The Austin Court of Appeals recently upheld a jury verdict in favor of a condominium owner in a lawsuit brought by the association, in Canyon Vista Property Owners Association, Inc. v. Laubach, 2014 WL 411646 (Tex. App.—Austin). The association brought suit against Laubach for failure to pay assessments. The owner counterclaimed for breach of the Declaration. Laubach paid his outstanding assessments and the case went to trial on his counterclaim. Laubach presented evidence that the association had failed to maintain the common elements, specifically, the subflooring of Laubach’s unit, which caused the wood floor to flex unnaturally and create excessive noise. The court ordered the association to repair Laubach’s floor, and to the extent the association paid a licensed contractor less than $ 19,413.63 (the amount the jury found as the cost of repairs), to pay Laubach the difference.

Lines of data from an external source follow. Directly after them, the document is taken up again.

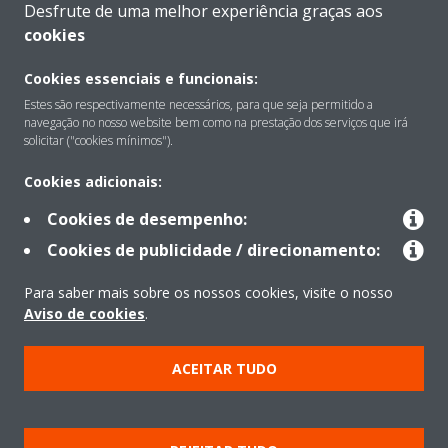
Desfrute de uma melhor experiência graças aos
cookies
Cookies essenciais e funcionais:
Sobre
Estes são respectivamente necessários, para que seja permitido a
navegação no nosso website bem como na prestação dos serviços que irá
solicitar ("cookies mínimos").
Soluções
Cookies adicionais:
Cookies de desempenho:
Contacto
Cookies de publicidade / direcionamento:
Para saber mais sobre os nossos cookies, visite o nosso
Produtos
Aviso de cookies
.
ACEITAR TUDO
Copyright © Daikin
Aviso Legal
Aviso de cookies
Política de Proteção de Dados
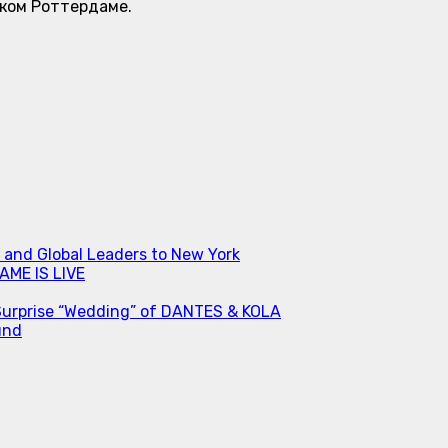
ском Роттердаме.
s and Global Leaders to New York
ME IS LIVE
Surprise “Wedding” of DANTES & KOLA
und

On appeal the association first argued that the owner did not have standing to sue and recover damages for injury to the common elements. The court of appeals held that as a co-tenant of the common elements, Laubach had standing to sue, noting that the association failed to raise this argument at the trial court level. The association then argued that there was insufficient evidence to support the jury award of damages for loss of use of the unit. The court upheld the jury award of damages of $ 2,100 for Laubach’s expenses to be incurred in moving out of the unit for the one – month period for the repairs. The court did agree with the association that the jury’s award of $ 6,000 for loss of use was unsupported by the evidence. Although Laubach’s attorney had suggested the jury consider a calculation of damages based upon the number of days Laubach had to live in his unit with the floor in disrepair, the court of appeals pointed out there was no evidence presented of any diminution in value caused by the defective floor, no expert witness assigned a proportionate value to the use of proper floors, and the attorney’s statements by themselves were not evidence.
Finally, the association argued that the trial court erred by allowing evidence of the association’s insurance coverage. The court of appeals held that the association had “opened the door” by raising the issue of insurance in its case in chief. The association’s board member had testified that assessment payments included an annual assessment “for the insurance.”
Although filing the lawsuit got Laubach to pay his assessments, the association wound up having to pay over $ 21,000 to or on behalf of the owner.